The first order of business was a connector. UART realistically requires only 3 wires and thus connector was reasonably small. But, if one wants to express both UART and I2C, at least 5 wires are needed. Still manaegable but not sufficient for what I had in mind.

As I wanted this card to help me test and troubleshoot standalone I2C devices, I also needed to source power. Well, easy enough to expose my internal regulator output on another pin. And that gives us total of 6 pins.

However, if you count pins on my finialized device you will see a 7-pin connector. In order to minimize risk and keep UART connections straight in the middle I decided to add an empty pin with a nice side effect of isolating power pin from other thus making accidental connection less likely.

Since I already had UART PCB as a template, creating a new one was easy enough so in no time I uploaded it to PCBWay for manufacturing. 15 minutes later I got a message that something is wrong.

Failure was due to "non-plated slots size should be greater than 0.8mm" and it included a nice picture showing the issue. In a moment I figured an issue - my wide connector was using enough space to leave only slivers of PCB material remaining. Since I was always looking at it on the screen, I never got the feeling how thin PCB that was. However, my reviewer (Elena) did.
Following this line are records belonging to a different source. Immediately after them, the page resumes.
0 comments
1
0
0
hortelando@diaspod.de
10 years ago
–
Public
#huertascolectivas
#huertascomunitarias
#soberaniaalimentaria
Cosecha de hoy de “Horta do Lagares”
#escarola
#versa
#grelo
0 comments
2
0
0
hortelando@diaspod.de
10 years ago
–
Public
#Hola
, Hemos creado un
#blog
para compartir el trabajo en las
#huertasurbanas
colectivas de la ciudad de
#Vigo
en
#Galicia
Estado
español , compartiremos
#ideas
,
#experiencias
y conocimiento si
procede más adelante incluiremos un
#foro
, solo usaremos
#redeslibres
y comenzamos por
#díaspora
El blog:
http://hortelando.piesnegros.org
After looking into a few different solutions, I decided to maintain PCB's shape and just cut the bottom off. If you look into PCB carefully, you will see just a sliver of the slot remaining. While it might look like an accident, it actually helps with positioning around the stub in case.
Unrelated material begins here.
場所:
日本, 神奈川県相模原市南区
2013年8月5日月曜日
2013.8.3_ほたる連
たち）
Courtesy of fast shipping, PCBs were in my hand in less than two weeks. First thing I noticed was subpar silk screen printing. Yes, I pushed things a bit using such a small lettering but PCBWay usually does better job. It seems that truetype font I used is simply not compatible with their silkscreening process. I know for a fact that vector fonts normally used by PCB tools work flawlessly as I use PCBWay for a lot of non-sponsored content. But truetype font seems to be their cryptonite.

Boards themselves are what you would expect from HASL finish. As you can see on the picture, surface is not as leveled as you would get with ENIG but I found no issues positioning narrow-pitch type-C connector and soldering it in place.
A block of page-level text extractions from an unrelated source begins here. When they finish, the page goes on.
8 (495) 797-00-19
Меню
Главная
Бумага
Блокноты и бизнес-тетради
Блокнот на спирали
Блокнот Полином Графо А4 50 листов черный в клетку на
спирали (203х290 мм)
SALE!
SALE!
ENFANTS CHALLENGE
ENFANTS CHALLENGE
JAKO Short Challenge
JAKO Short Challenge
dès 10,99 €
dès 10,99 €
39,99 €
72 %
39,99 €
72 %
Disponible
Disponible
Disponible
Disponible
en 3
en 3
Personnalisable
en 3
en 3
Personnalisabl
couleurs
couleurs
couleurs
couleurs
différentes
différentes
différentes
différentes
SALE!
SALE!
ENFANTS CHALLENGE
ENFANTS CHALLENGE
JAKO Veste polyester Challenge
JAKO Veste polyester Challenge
While PCB outline is not really complicated, it's not trivial either. I had other manufacturers mess board outline routing by using mill end that's a bit too big. But PCBWay always routed it perfectly (and not just for sponsored boards). I pretty much consider them a first choice when it comes to framework expansion cards.

In any case, a short soldering session later and I had my device ready for testing. UART portion works as you would expect it. System sees it as a serial port and with correct baud rate world is your oyster.

I2C side requires download of a I2C/SMBus Terminal utility. Utility is easy enough that anyone familiar with I2C will quickly get the hang of it. Also you can look in other downloads if you want to create something custom.

Just keep in mind that I2C is not relly designed to be used via USB and inherent latency makes any high-speed communication impossible. Yes, your device might work at 400 kHz, but you still need to wait after every transfer for reply to come back. Inneficient at best.

Regardless, for testing, this is a decent addition for my Framework laptop toolbox.


PS: I got information on the silk screen from PCBWay and issue stems from how truetype font got rendered into gerber on my side. The end result is bunch of small lines that are way too short. In order to make each of those lines visible, they get expanded a bit and thus the result ends up looking too thick and blury. Now, some houses won't have issue with this as they might drop the lines instead of widening them up but that will probably cause issue with some other truetype font rendering. There is big enough "impedance mismatch" between how fonts and how gerbers work that I would recommend staying clear away from them completely as result will differ both from font to font and fab to fab. Every PCB tool has a vector font that's properly setup for usage in gerber and you should stick with that one. Lesson learned. :)

PPS: Source files are available on GitHub.